Instructions for the task: Beginning with the top line of the listing below, give again every line up to and including the line with "校办：0578-2271072"; pictures do not belong in the copy.

Raw data:
- Opening Delimiter -

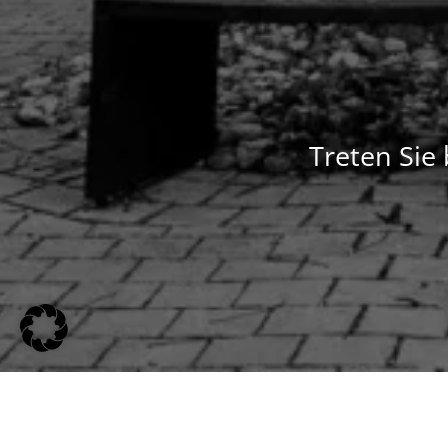
Treten Sie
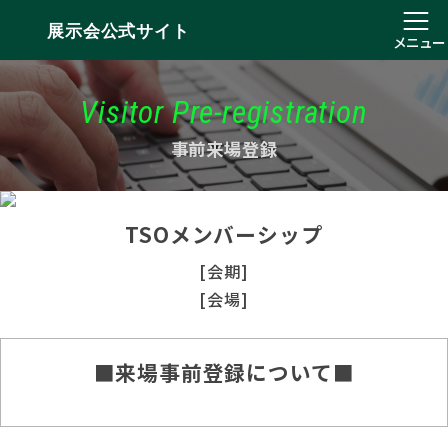
展示会公式サイト
メニュー
Visitor Pre-registration
事前来場登録
TSOメンバーシップ
[会期]
[会場]
■来場事前登録について■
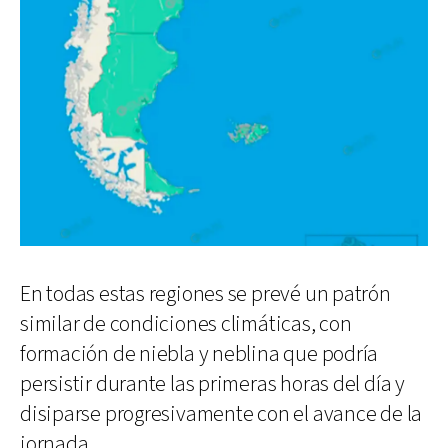
En todas estas regiones se prevé un patrón
similar de condiciones climáticas, con
formación de niebla y neblina que podría
persistir durante las primeras horas del día y
disiparse progresivamente con el avance de la
jornada.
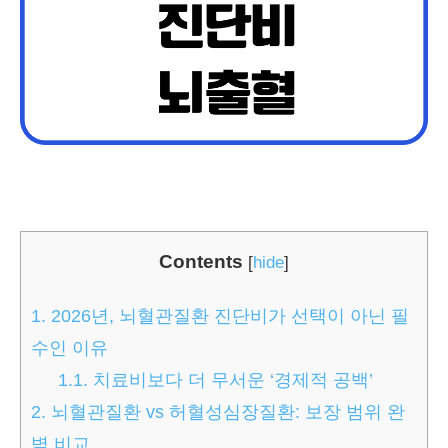
Contents
[
hide
]
1.
2026년, 뇌혈관질환 진단비가 선택이 아닌 필
수인 이유
1.1.
치료비보다 더 무서운 ‘경제적 공백’
2.
뇌혈관질환 vs 허혈성심장질환: 보장 범위 완
벽 비교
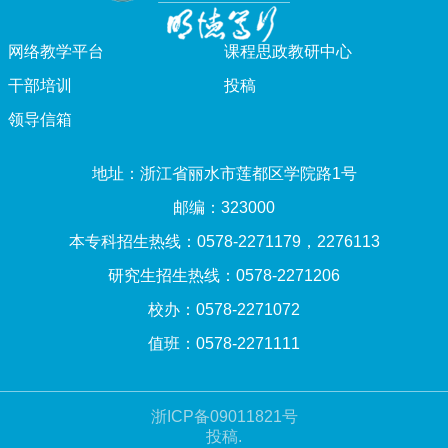
网络教学平台
课程思政教研中心
干部培训
投稿
领导信箱
地址：浙江省丽水市莲都区学院路1号
邮编：323000
本专科招生热线：0578-2271179，2276113
研究生招生热线：0578-2271206
校办：0578-2271072
值班：0578-2271111
浙ICP备09011821号
投稿.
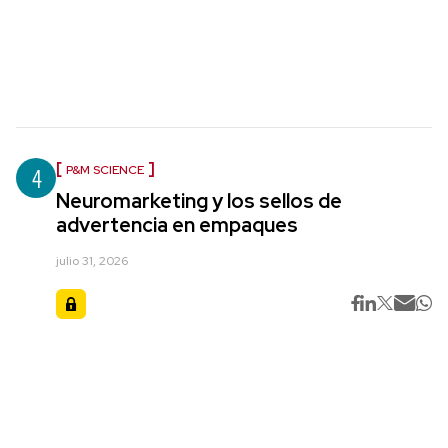
4
P&M SCIENCE
Neuromarketing y los sellos de
advertencia en empaques
julio 31, 2026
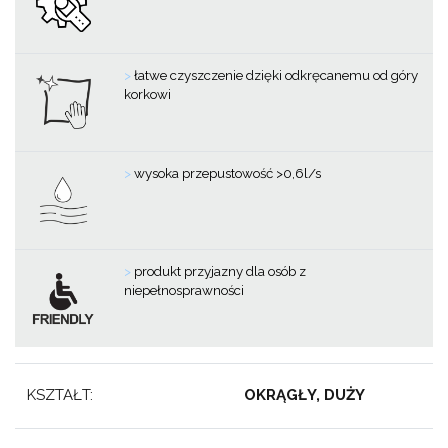
>
łatwe czyszczenie dzięki odkręcanemu od góry
korkowi
>
wysoka przepustowość >0,6l/s
>
produkt przyjazny dla osób z
niepełnosprawności
KSZTAŁT:
OKRĄGŁY, DUŻY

- Closing Delimiter -

Exercise output:
Treten Sie
展示会公式サイト
メニュー
Visitor Pre-registration
事前来場登録
TSOメンバーシップ
[会期]
[会場]
■来場事前登録について■
En todas estas regiones se prevé un patrón
similar de condiciones climáticas, con
formación de niebla y neblina que podría
persistir durante las primeras horas del día y
disiparse progresivamente con el avance de la
jornada.
Contents
[
hide
]
1.
2026년, 뇌혈관질환 진단비가 선택이 아닌 필
수인 이유
1.1.
치료비보다 더 무서운 ‘경제적 공백’
2.
뇌혈관질환 vs 허혈성심장질환: 보장 범위 완
벽 비교
网络教学平台
课程思政教研中心
干部培训
投稿
领导信箱
地址：浙江省丽水市莲都区学院路1号
邮编：323000
本专科招生热线：0578-2271179，2276113
研究生招生热线：0578-2271206
校办：0578-2271072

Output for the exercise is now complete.